FORUM: Anat Rosenberg’s The Rise of Mass Advertising (2022)

In 2022, Oxford University Press published an important new work by Professor Anat Rosenberg on the legal history of advertising in modern Britain. Rosenberg offers the first major cultural and legal history of the British advertising industry. Drawing on a wide array of interdisciplinary sources from various archives and libraries, Rosenberg explores official Home Office records, treatises, industry publications, fictional works, personal papers and much more. In Rosenberg’s skilled hands, these sources tell the story both of the rise of a mammoth cultural industry, but also of how this transformation felt to key players and the general public. Bringing together the histories of law, culture, and capitalism, Rosenberg’s book will be of interest to a wide audience. Therefore, we are pleased to bring you this forum on the book, featuring comments by four distinguished scholars, as well as a detailed response by Rosenberg.

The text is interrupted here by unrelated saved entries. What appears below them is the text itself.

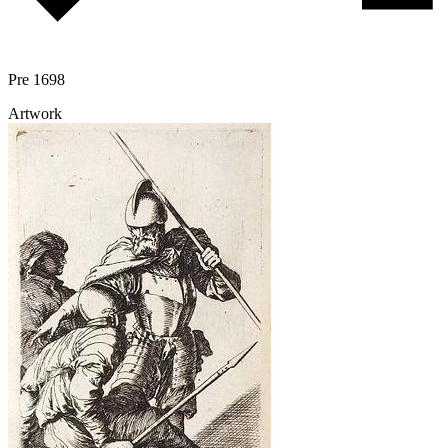
Pre 1698
Artwork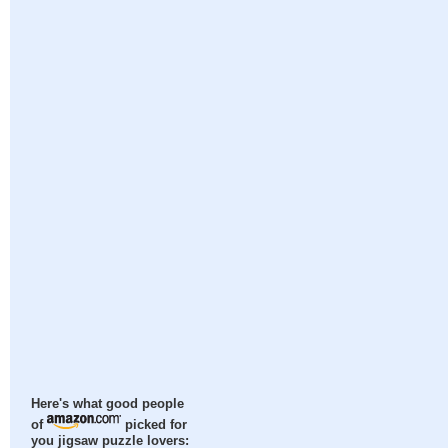
Here's what good people
of
picked for
you jigsaw puzzle lovers: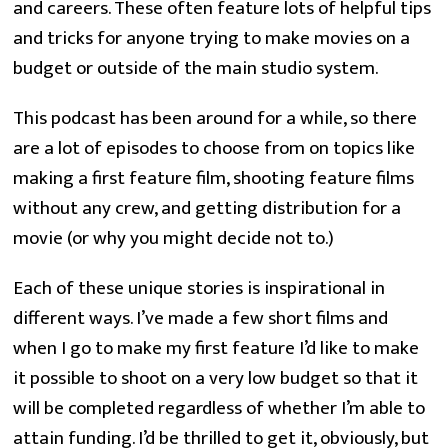
and careers. These often feature lots of helpful tips
and tricks for anyone trying to make movies on a
budget or outside of the main studio system.
This podcast has been around for a while, so there
are a lot of episodes to choose from on topics like
making a first feature film, shooting feature films
without any crew, and getting distribution for a
movie (or why you might decide not to.)
Each of these unique stories is inspirational in
different ways. I’ve made a few short films and
when I go to make my first feature I’d like to make
it possible to shoot on a very low budget so that it
will be completed regardless of whether I’m able to
attain funding. I’d be thrilled to get it, obviously, but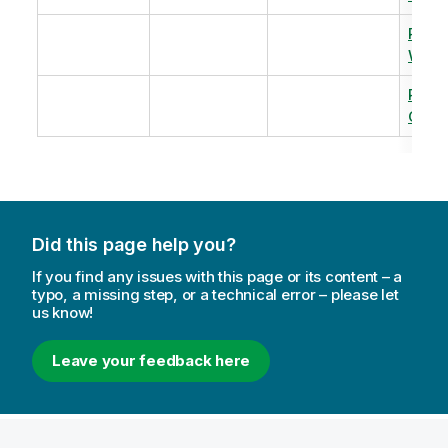
Revi
Warm
Revi
Capac
Did this page help you?
If you find any issues with this page or its content – a
typo, a missing step, or a technical error – please let
us know!
Leave your feedback here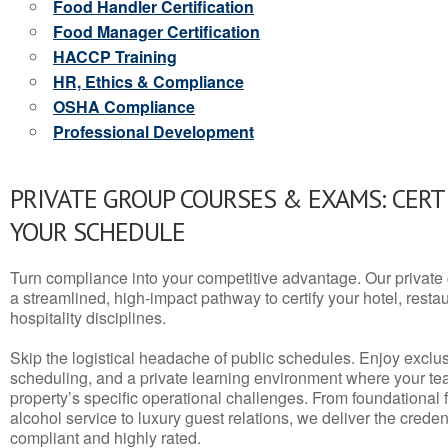
Food Handler Certification
Food Manager Certification
HACCP Training
HR, Ethics & Compliance
OSHA Compliance
Professional Development
PRIVATE GROUP COURSES & EXAMS: CERT
YOUR SCHEDULE
Turn compliance into your competitive advantage. Our privat
a streamlined, high-impact pathway to certify your hotel, restaura
hospitality disciplines.
Skip the logistical headache of public schedules. Enjoy exclusi
scheduling, and a private learning environment where your t
property’s specific operational challenges. From foundational
alcohol service to luxury guest relations, we deliver the crede
compliant and highly rated.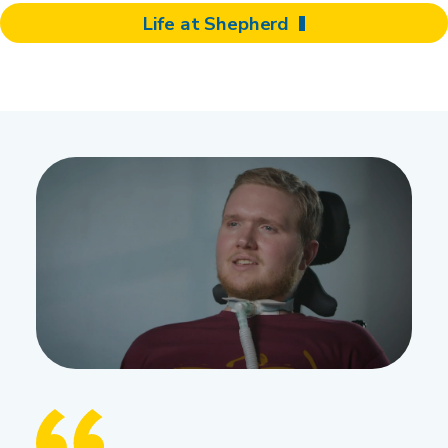
Life at Shepherd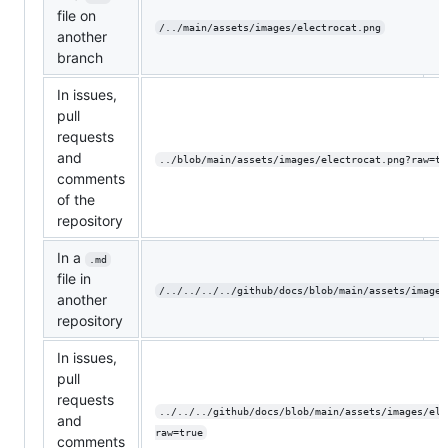
file on
/../main/assets/images/electrocat.png
another
branch
In issues,
pull
requests
and
../blob/main/assets/images/electrocat.png?raw=tr
comments
of the
repository
In a
.md
file in
/../../../../github/docs/blob/main/assets/images
another
repository
In issues,
pull
requests
../../../github/docs/blob/main/assets/images/ele
and
raw=true
comments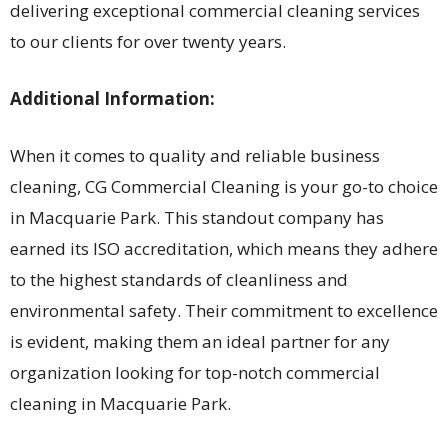
delivering exceptional commercial cleaning services
to our clients for over twenty years.
Additional Information:
When it comes to quality and reliable business
cleaning, CG Commercial Cleaning is your go-to choice
in Macquarie Park. This standout company has
earned its ISO accreditation, which means they adhere
to the highest standards of cleanliness and
environmental safety. Their commitment to excellence
is evident, making them an ideal partner for any
organization looking for top-notch commercial
cleaning in Macquarie Park.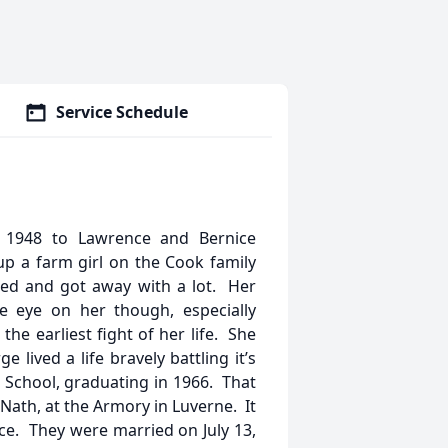
Service Schedule
1948 to Lawrence and Bernice
p a farm girl on the Cook family
led and got away with a lot. Her
e eye on her though, especially
e earliest fight of her life. She
lived a life bravely battling it’s
c School, graduating in 1966. That
y Nath, at the Armory in Luverne. It
nce. They were married on July 13,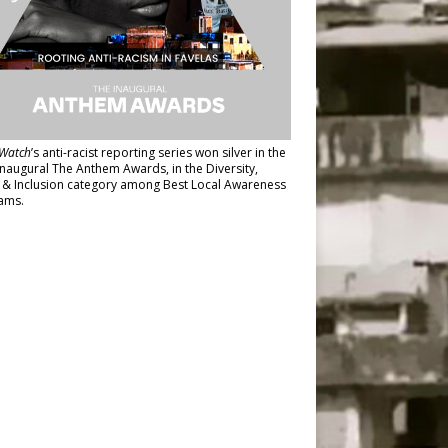
Watch
’s anti-racist reporting series
won silver in the
inaugural The Anthem Awards
, in the Diversity,
y & Inclusion category among Best Local Awareness
ams.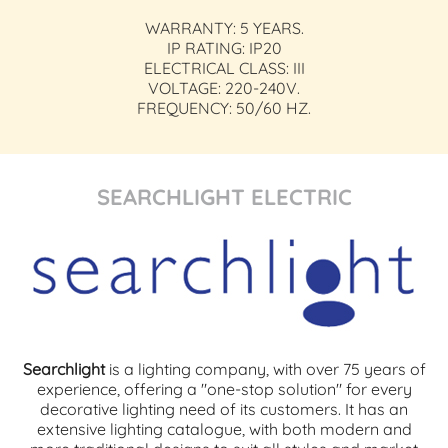
WARRANTY: 5 YEARS.
IP RATING: IP20
ELECTRICAL CLASS: III
VOLTAGE: 220-240V.
FREQUENCY: 50/60 HZ.
SEARCHLIGHT ELECTRIC
Searchlight
is a lighting company, with over 75 years of
experience, offering a "one-stop solution" for every
decorative lighting need of its customers. It has an
extensive lighting catalogue, with both modern and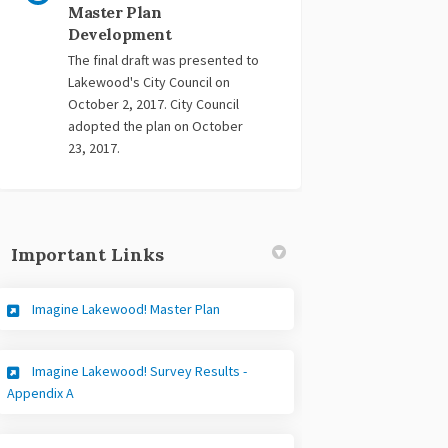
Master Plan
Development
The final draft was presented to
Lakewood's City Council on
October 2, 2017. City Council
adopted the plan on October
23, 2017.
Important Links
(External link)
Imagine Lakewood! Master Plan
Imagine Lakewood! Survey Results -
(External link)
Appendix A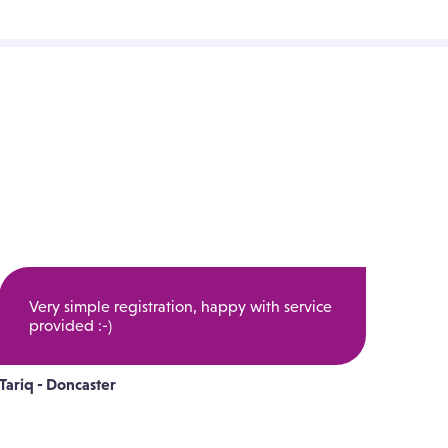
Very simple registration, happy with service
provided :-)
Tariq - Doncaster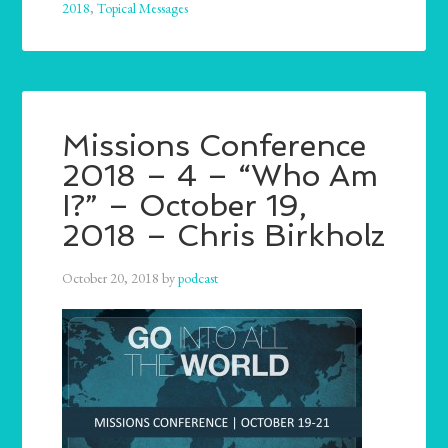
2018
,
Topical Messages
Missions Conference
2018 – 4 – “Who Am
I?” – October 19,
2018 – Chris Birkholz
October 20, 2018
by
podcast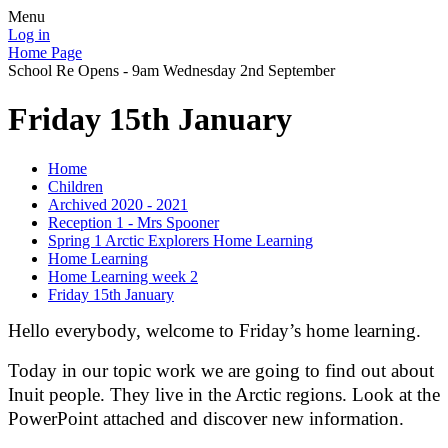
Menu
Log in
Home Page
School Re Opens - 9am Wednesday 2nd September
Friday 15th January
Home
Children
Archived 2020 - 2021
Reception 1 - Mrs Spooner
Spring 1 Arctic Explorers Home Learning
Home Learning
Home Learning week 2
Friday 15th January
Hello everybody, welcome to Friday’s home learning.
Today in our topic work we are going to find out about
Inuit people. They live in the Arctic regions. Look at the
PowerPoint attached and discover new information.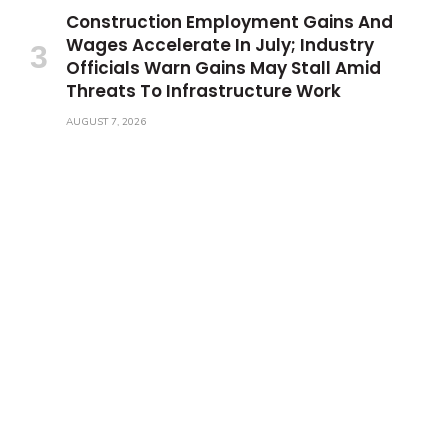
Construction Employment Gains And
Wages Accelerate In July; Industry
Officials Warn Gains May Stall Amid
Threats To Infrastructure Work
AUGUST 7, 2026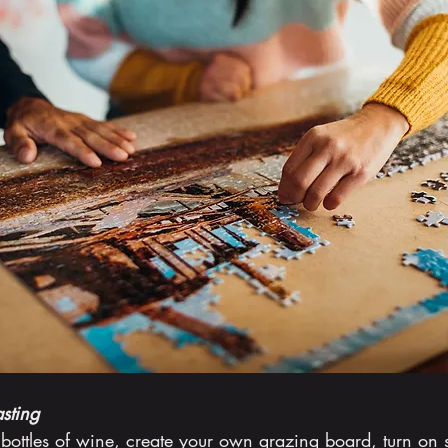
sting
bottles of wine, create your own grazing board, turn on 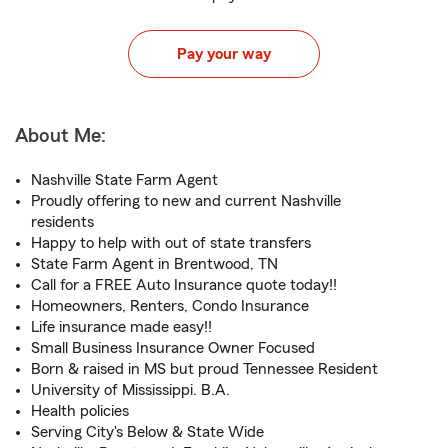
Pay your way
About Me:
Nashville State Farm Agent
Proudly offering to new and current Nashville
residents
Happy to help with out of state transfers
State Farm Agent in Brentwood, TN
Call for a FREE Auto Insurance quote today!!
Homeowners, Renters, Condo Insurance
Life insurance made easy!!
Small Business Insurance Owner Focused
Born & raised in MS but proud Tennessee Resident
University of Mississippi. B.A.
Health policies
Serving City's Below & State Wide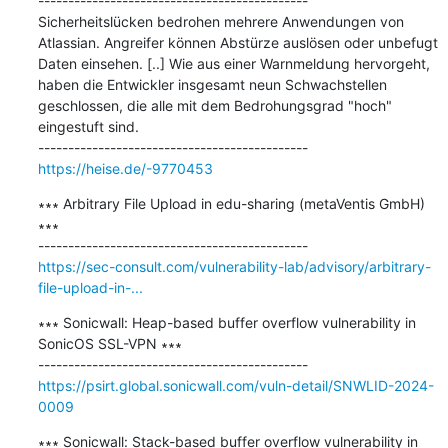
---------------------------------------------

Sicherheitslücken bedrohen mehrere Anwendungen von 
Atlassian. Angreifer können Abstürze auslösen oder unbefugt 
Daten einsehen. [..] Wie aus einer Warnmeldung hervorgeht, 
haben die Entwickler insgesamt neun Schwachstellen 
geschlossen, die alle mit dem Bedrohungsgrad "hoch" 
eingestuft sind.

https://heise.de/-9770453
∗∗∗ Arbitrary File Upload in edu-sharing (metaVentis GmbH) 
∗∗∗

https://sec-consult.com/vulnerability-lab/advisory/arbitrary-
file-upload-in-...
∗∗∗ Sonicwall: Heap-based buffer overflow vulnerability in 
SonicOS SSL-VPN ∗∗∗

https://psirt.global.sonicwall.com/vuln-detail/SNWLID-2024-
0009
∗∗∗ Sonicwall: Stack-based buffer overflow vulnerability in 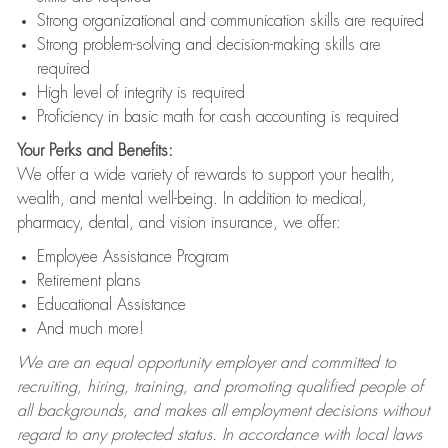
Strong organizational and communication skills are required
Strong problem-solving and decision-making skills are
required
High level of integrity is required
Proficiency in basic math for cash accounting is required
Your Perks and Benefits:
We offer a wide variety of rewards to support your health,
wealth, and mental well-being. In addition to medical,
pharmacy, dental, and vision insurance, we offer:
Employee Assistance Program
Retirement plans
Educational Assistance
And much more!
We are an equal opportunity employer and committed to
recruiting, hiring, training, and promoting qualified people of
all backgrounds, and makes all employment decisions without
regard to any protected status. In accordance with local laws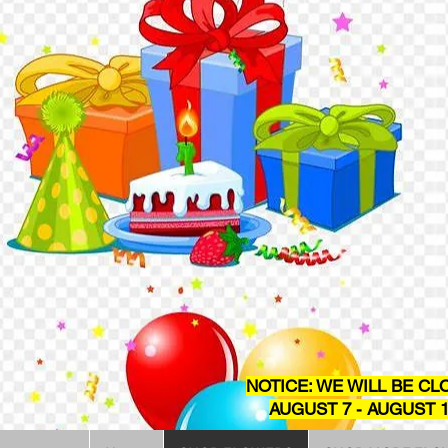
NOTICE: WE WILL BE CL
AUGUST 7 - AUGUST 1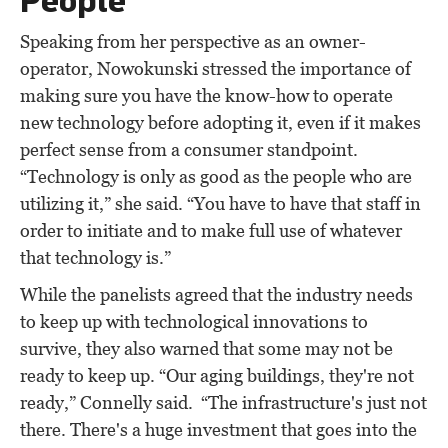
Speaking from her perspective as an owner-
operator, Nowokunski stressed the importance of
making sure you have the know-how to operate
new technology before adopting it, even if it makes
perfect sense from a consumer standpoint.
“Technology is only as good as the people who are
utilizing it,” she said. “You have to have that staff in
order to initiate and to make full use of whatever
that technology is.”
While the panelists agreed that the industry needs
to keep up with technological innovations to
survive, they also warned that some may not be
ready to keep up. “Our aging buildings, they're not
ready,” Connelly said. “The infrastructure's just not
there. There's a huge investment that goes into the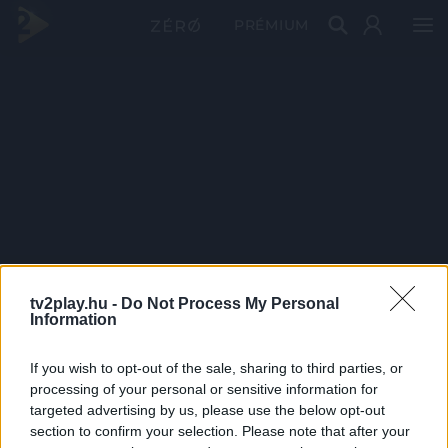
PRÉMIUM
tv2play.hu -
Do Not Process My Personal
Information
If you wish to opt-out of the sale, sharing to third parties, or
processing of your personal or sensitive information for
targeted advertising by us, please use the below opt-out
section to confirm your selection. Please note that after your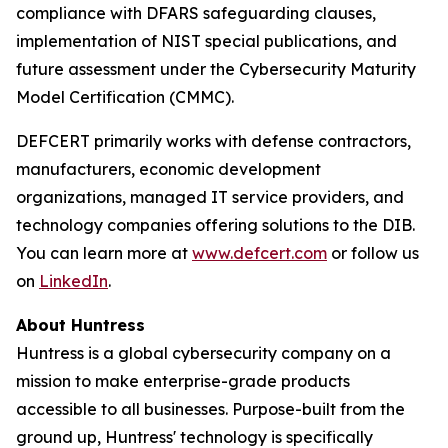
compliance with DFARS safeguarding clauses,
implementation of NIST special publications, and
future assessment under the Cybersecurity Maturity
Model Certification (CMMC).
DEFCERT primarily works with defense contractors,
manufacturers, economic development
organizations, managed IT service providers, and
technology companies offering solutions to the DIB.
You can learn more at
www.defcert.com
or follow us
on
LinkedIn
.
About Huntress
Huntress is a global cybersecurity company on a
mission to make enterprise-grade products
accessible to all businesses. Purpose-built from the
ground up, Huntress' technology is specifically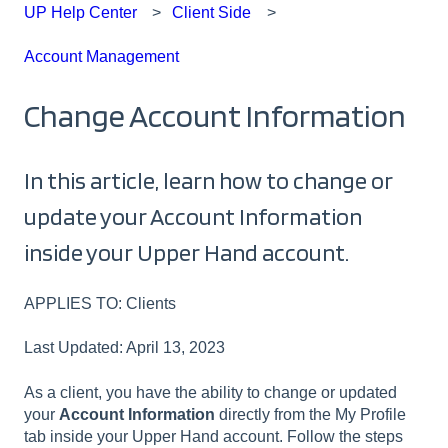
UP Help Center
Client Side
Account Management
Change Account Information
In this article, learn how to change or
update your Account Information
inside your Upper Hand account.
APPLIES TO: Clients
Last Updated: April 13, 2023
As a client, you have the ability to change or updated
your
Account Information
directly from the My Profile
tab inside your Upper Hand account. Follow the steps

–Gautham Rao, Editor-in-Chief, Law and History Review

Table of Contents

Roy Kreitner, “Enchanted Market Logic”

Abstract: This review of Anat Rosenberg’s The Rise of Mass Advertising expands on the implications of the book’s conceptual claims. The book focuses on the question of enchantment in advertising as threat to the image of consumer rationality; the review suggests that advertising’s enchantment is even more threatening when viewed structurally, at the normative level of justifying the market.

Roy Kreitner is Professor of Law, Tel Aviv University, Faculty of Law.


Erika Rappaport, “The Fantasy Life of Capitalism”

Abstract: This essay explores the significance of Anat Rosenberg’s new book for the study of Victorian culture and society, the history of advertising, and British imperialism and its critics.

Erica Rappaport is Professor of History at the University of California, Santa Barbara


Peter Mandler, “Enchanting Capitalism”

Abstract: Anat Rosenberg’s work in both Liberalizing Contracts and The Rise of Mass Advertising shows how the law can preserve some pre-, anti- or non-capitalist values in capitalist society.  But it works differently in the case of the marriage contract and the consumer imagination, incorporating affect in the former case, but not seeking to police it in the latter.

Peter Mandler is Professor of Modern Cultural History at the University of Cambridge and Bailey Lecturer in History at Gonville and Caius College. 


Rachel Bowlby, “Appreciating Advertisements”

Abstract: This article pursues some of the implications of Anat Rosenberg’s arguments about nineteenth-century advertising history as seen from a twenty-first-century perspective. Specifically, it looks at issues of long- and short-term value in relation to literature and advertising, and at the changing language of pregnancy.

Rachel Bowlby is Professor of Comparative Literature at University College London.


Anat Rosenberg, “Advertising, Non-rationalism, and the Legal Archives”

Abstract: This response addresses the central themes raised in the symposium, including questions of form and content in writing legal histories of popular culture; advertising and empire; liberal law and the persistence of the nonrational; and the theory and history of enchantment.

Anat Rosenberg is Senior Lecturer at the Harry Radzyner Law School, Reichman University, Israel.